Text segment —
The loopholes left open by this principle are fewer than with Rawls’, allowing for only two exceptions to strict equality, namely what it takes to make basic services run (capital overhead), and to cover for people with special needs, e.g., impairments or illnesses.
So, the fairness principles of Rawls and Nielsen differ. Rawls allows for a higher degree of inequality and would argue that “an equal division of all primary goods is irrational in view of the possibility of bettering everyone’s circumstances by accepting certain inequalities.” This, of course, depends on your definition of what ’better’ means, as discussed in length by Nielsen. We will contribute to this discussion in Sec. 5 but from the perspective of AI/NLP technologies, arguing that focusing exclusively on the absolute position of the worst off while allowing for significant performance disparities, is, in this context, a dangerous path to take. If our definition of fairness for AI/NLP is to prohibit Subgroup Test Ballooning and Snapshot-Representative Evaluation, Nielsen’s definition of fairness seems more adequate than Rawls’.

Listed records —

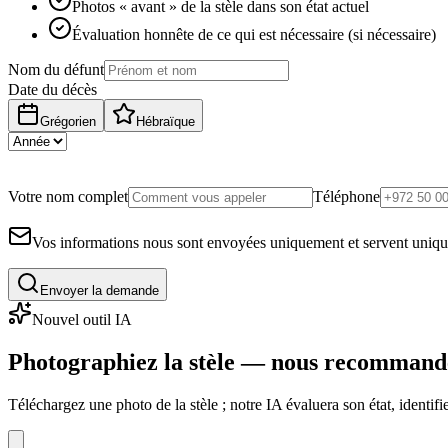
Photos « avant » de la stèle dans son état actuel
Évaluation honnête de ce qui est nécessaire (si nécessaire)
Nom du défunt
Date du décès
Grégorien
Hébraïque
Votre nom complet
Téléphone
Vos informations nous sont envoyées uniquement et servent uniq
Envoyer la demande
Nouvel outil IA
Photographiez la stèle — nous recommand
Téléchargez une photo de la stèle ; notre IA évaluera son état, identi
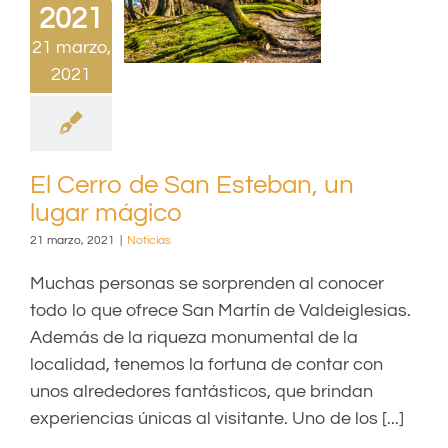
2021
21 marzo,
2021
El Cerro de San Esteban, un
lugar mágico
21 marzo, 2021
|
Noticias
Muchas personas se sorprenden al conocer
todo lo que ofrece San Martín de Valdeiglesias.
Además de la riqueza monumental de la
localidad, tenemos la fortuna de contar con
unos alrededores fantásticos, que brindan
experiencias únicas al visitante. Uno de los [...]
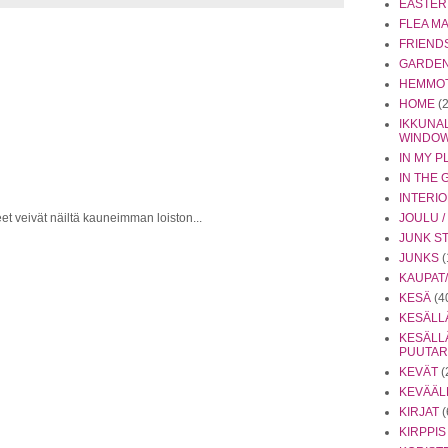
EASTER
FLEA M
FRIEND
GARDEN 
HEMMO
HOME
(
IKKUNAL
WINDO
IN MY P
IN THE
INTERI
JOULU 
t veivät näiltä kauneimman loiston...
JUNK S
JUNKS
(
KAUPAT/
KESÄ
(4
KESÄLL
KESÄLL
PUUTA
KEVÄT
(
KEVÄÄL
KIRJAT
(
KIRPPIS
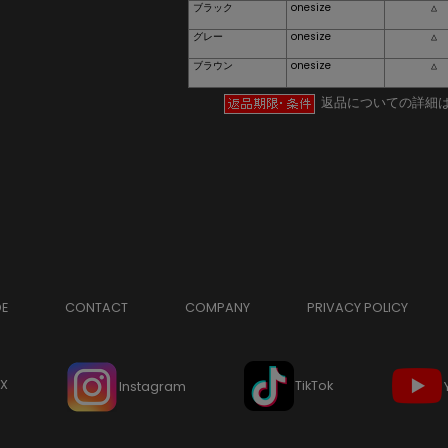
ブラック
onesize
△
グレー
onesize
△
ブラウン
onesize
△
返品についての詳細
DE
CONTACT
COMPANY
PRIVACY POLICY
X
TikTok
Instagram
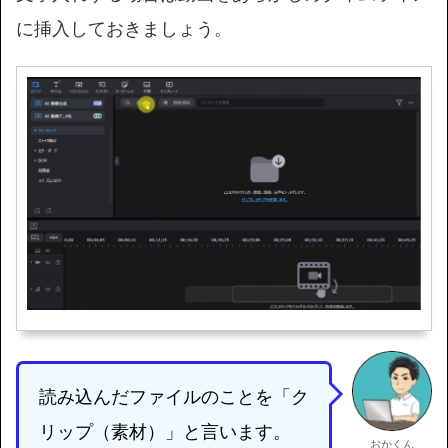
に挿入しておきましょう。
読み込んだファイルのことを「ク
リップ（素材）」と言います。
おかくん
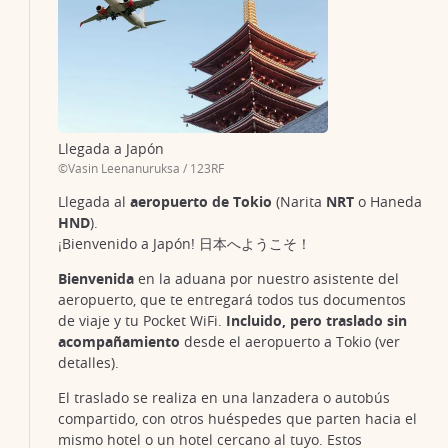
Llegada a Japón
©Vasin Leenanuruksa / 123RF
Llegada al
aeropuerto de Tokio
(Narita
NRT
o Haneda
HND
).
¡Bienvenido a Japón! 日本へようこそ！
Bienvenida
en la aduana por nuestro asistente del
aeropuerto, que te entregará todos tus documentos
de viaje y tu Pocket WiFi.
Incluido, pero traslado sin
acompañamiento
desde el aeropuerto a Tokio (ver
detalles).
El traslado se realiza en una lanzadera o autobús
compartido, con otros huéspedes que parten hacia el
mismo hotel o un hotel cercano al tuyo. Estos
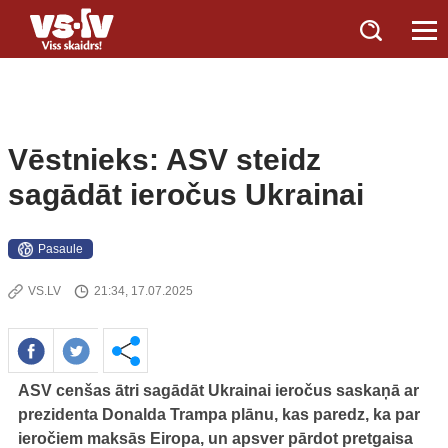
Vēstnieks: ASV steidz
sagādāt ieročus Ukrainai
Pasaule
VS.LV
21:34, 17.07.2025
ASV cenšas ātri sagādāt Ukrainai ieročus saskaņā ar
prezidenta Donalda Trampa plānu, kas paredz, ka par
ieročiem maksās Eiropa, un apsver pārdot pretgaisa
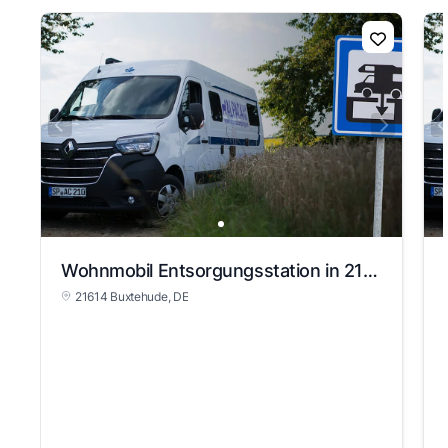
Wohnmobil Entsorgungsstation in 21614 Buxtehude
21614 Buxtehude
, DE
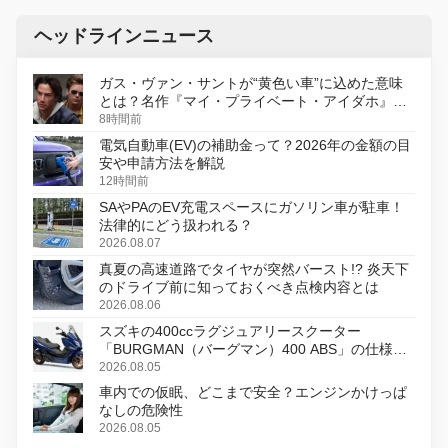
ヘッドラインニュース
ガス・ヴァン・サントが“黄色い車”に込めた意味
とは？名作『マイ・プライベート・アイダホ』が
初のデジタルリマスター版で復活
8時間前
電気自動車(EV)の補助金って？2026年の金額の目
安や申請方法を解説
12時間前
SAやPAのEV充電スペースにガソリン車が駐車！
法律的にどう扱われる？
2026.08.07
真夏の高速道路でタイヤが突然バースト!? 炎天下
のドライブ前に知っておくべき点検内容とは
2026.08.06
スズキの400ccラグジュアリースクーター
「BURGMAN（バーグマン）400 ABS」の仕様を
変更し、8月18日に発売
2026.08.05
車内での仮眠、どこまで安全？エンジンかけっぱ
なしの危険性
2026.08.05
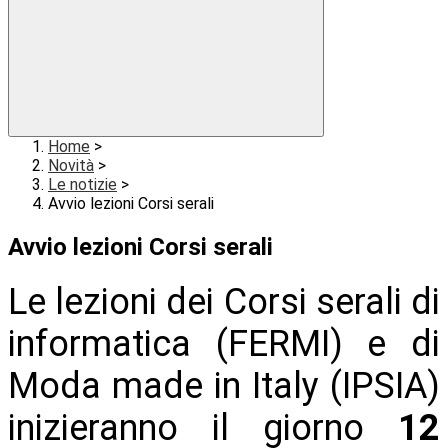
Home
>
Novità
>
Le notizie
>
Avvio lezioni Corsi serali
Avvio lezioni Corsi serali
Le lezioni dei Corsi serali di
informatica (FERMI) e di
Moda made in Italy (IPSIA)
inizieranno il giorno
12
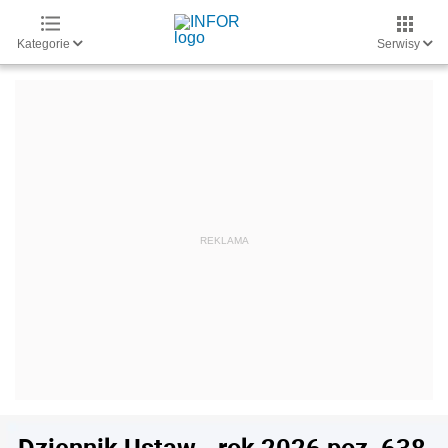
Kategorie
Serwisy
Dziennik Ustaw - rok 2026 poz. 638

Task instructions —
- a) According to the passage on fairness principles, what are the only two exceptions to strict equality that the principle allows?
- b) Count the lines of the listing that contain the string "état", with case counting, and give only the number.
The passage on fairness principles and the listing have nothing to do with each other.

Answers to the exercises —
- a) What it takes to make basic services run (capital overhead), and covering people with special needs, such as impairments or illnesses.

- b) 2